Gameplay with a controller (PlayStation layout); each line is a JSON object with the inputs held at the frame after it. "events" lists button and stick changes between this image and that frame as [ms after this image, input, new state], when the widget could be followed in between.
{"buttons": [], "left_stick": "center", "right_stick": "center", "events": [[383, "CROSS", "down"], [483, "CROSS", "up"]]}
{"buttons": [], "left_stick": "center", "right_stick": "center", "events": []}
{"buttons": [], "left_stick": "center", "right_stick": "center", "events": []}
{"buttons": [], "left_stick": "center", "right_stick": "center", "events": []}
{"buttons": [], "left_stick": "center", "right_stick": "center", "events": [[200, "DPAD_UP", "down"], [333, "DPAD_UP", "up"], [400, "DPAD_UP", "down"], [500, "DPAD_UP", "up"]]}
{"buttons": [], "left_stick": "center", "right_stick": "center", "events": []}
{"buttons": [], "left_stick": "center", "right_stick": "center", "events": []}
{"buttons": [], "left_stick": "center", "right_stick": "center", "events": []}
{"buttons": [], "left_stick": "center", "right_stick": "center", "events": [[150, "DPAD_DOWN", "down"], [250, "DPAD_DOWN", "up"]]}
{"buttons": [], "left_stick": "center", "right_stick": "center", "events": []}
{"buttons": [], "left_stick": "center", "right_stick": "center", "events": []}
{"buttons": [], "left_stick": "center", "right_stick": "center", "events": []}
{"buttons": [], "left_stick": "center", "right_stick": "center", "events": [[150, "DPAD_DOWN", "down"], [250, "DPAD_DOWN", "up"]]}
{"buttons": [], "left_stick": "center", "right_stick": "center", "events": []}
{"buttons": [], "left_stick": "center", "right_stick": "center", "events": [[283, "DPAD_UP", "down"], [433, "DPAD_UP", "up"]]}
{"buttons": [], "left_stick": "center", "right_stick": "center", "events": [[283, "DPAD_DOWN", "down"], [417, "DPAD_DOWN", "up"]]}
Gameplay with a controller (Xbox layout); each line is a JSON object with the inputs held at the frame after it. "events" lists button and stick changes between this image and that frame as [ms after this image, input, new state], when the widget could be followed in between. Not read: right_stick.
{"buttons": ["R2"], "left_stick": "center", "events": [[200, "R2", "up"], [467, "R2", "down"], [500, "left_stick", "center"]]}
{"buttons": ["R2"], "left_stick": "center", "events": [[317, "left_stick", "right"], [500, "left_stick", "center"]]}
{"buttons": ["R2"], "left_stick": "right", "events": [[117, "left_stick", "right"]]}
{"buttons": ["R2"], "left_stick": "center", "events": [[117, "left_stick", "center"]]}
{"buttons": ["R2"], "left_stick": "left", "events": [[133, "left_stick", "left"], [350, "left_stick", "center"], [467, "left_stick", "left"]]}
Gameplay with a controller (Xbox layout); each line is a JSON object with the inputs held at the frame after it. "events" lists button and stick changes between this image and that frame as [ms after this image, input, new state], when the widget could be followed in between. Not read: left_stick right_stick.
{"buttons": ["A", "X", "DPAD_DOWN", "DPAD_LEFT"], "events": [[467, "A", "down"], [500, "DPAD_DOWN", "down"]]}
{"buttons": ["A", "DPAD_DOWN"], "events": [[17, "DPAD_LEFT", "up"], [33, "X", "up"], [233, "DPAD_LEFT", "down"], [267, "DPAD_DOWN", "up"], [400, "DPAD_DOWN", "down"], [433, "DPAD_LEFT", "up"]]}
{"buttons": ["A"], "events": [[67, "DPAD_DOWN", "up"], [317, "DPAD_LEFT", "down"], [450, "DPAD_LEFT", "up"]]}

## REQUIRED ACTION
Return each line of the data exactly as written above.

## ANSWER SPACE
Gameplay with a controller (PlayStation layout); each line is a JSON object with the inputs held at the frame after it. "events" lists button and stick changes between this image and that frame as [ms after this image, input, new state], when the widget could be followed in between.
{"buttons": [], "left_stick": "center", "right_stick": "center", "events": [[383, "CROSS", "down"], [483, "CROSS", "up"]]}
{"buttons": [], "left_stick": "center", "right_stick": "center", "events": []}
{"buttons": [], "left_stick": "center", "right_stick": "center", "events": []}
{"buttons": [], "left_stick": "center", "right_stick": "center", "events": []}
{"buttons": [], "left_stick": "center", "right_stick": "center", "events": [[200, "DPAD_UP", "down"], [333, "DPAD_UP", "up"], [400, "DPAD_UP", "down"], [500, "DPAD_UP", "up"]]}
{"buttons": [], "left_stick": "center", "right_stick": "center", "events": []}
{"buttons": [], "left_stick": "center", "right_stick": "center", "events": []}
{"buttons": [], "left_stick": "center", "right_stick": "center", "events": []}
{"buttons": [], "left_stick": "center", "right_stick": "center", "events": [[150, "DPAD_DOWN", "down"], [250, "DPAD_DOWN", "up"]]}
{"buttons": [], "left_stick": "center", "right_stick": "center", "events": []}
{"buttons": [], "left_stick": "center", "right_stick": "center", "events": []}
{"buttons": [], "left_stick": "center", "right_stick": "center", "events": []}
{"buttons": [], "left_stick": "center", "right_stick": "center", "events": [[150, "DPAD_DOWN", "down"], [250, "DPAD_DOWN", "up"]]}
{"buttons": [], "left_stick": "center", "right_stick": "center", "events": []}
{"buttons": [], "left_stick": "center", "right_stick": "center", "events": [[283, "DPAD_UP", "down"], [433, "DPAD_UP", "up"]]}
{"buttons": [], "left_stick": "center", "right_stick": "center", "events": [[283, "DPAD_DOWN", "down"], [417, "DPAD_DOWN", "up"]]}
Gameplay with a controller (Xbox layout); each line is a JSON object with the inputs held at the frame after it. "events" lists button and stick changes between this image and that frame as [ms after this image, input, new state], when the widget could be followed in between. Not read: right_stick.
{"buttons": ["R2"], "left_stick": "center", "events": [[200, "R2", "up"], [467, "R2", "down"], [500, "left_stick", "center"]]}
{"buttons": ["R2"], "left_stick": "center", "events": [[317, "left_stick", "right"], [500, "left_stick", "center"]]}
{"buttons": ["R2"], "left_stick": "right", "events": [[117, "left_stick", "right"]]}
{"buttons": ["R2"], "left_stick": "center", "events": [[117, "left_stick", "center"]]}
{"buttons": ["R2"], "left_stick": "left", "events": [[133, "left_stick", "left"], [350, "left_stick", "center"], [467, "left_stick", "left"]]}
Gameplay with a controller (Xbox layout); each line is a JSON object with the inputs held at the frame after it. "events" lists button and stick changes between this image and that frame as [ms after this image, input, new state], when the widget could be followed in between. Not read: left_stick right_stick.
{"buttons": ["A", "X", "DPAD_DOWN", "DPAD_LEFT"], "events": [[467, "A", "down"], [500, "DPAD_DOWN", "down"]]}
{"buttons": ["A", "DPAD_DOWN"], "events": [[17, "DPAD_LEFT", "up"], [33, "X", "up"], [233, "DPAD_LEFT", "down"], [267, "DPAD_DOWN", "up"], [400, "DPAD_DOWN", "down"], [433, "DPAD_LEFT", "up"]]}
{"buttons": ["A"], "events": [[67, "DPAD_DOWN", "up"], [317, "DPAD_LEFT", "down"], [450, "DPAD_LEFT", "up"]]}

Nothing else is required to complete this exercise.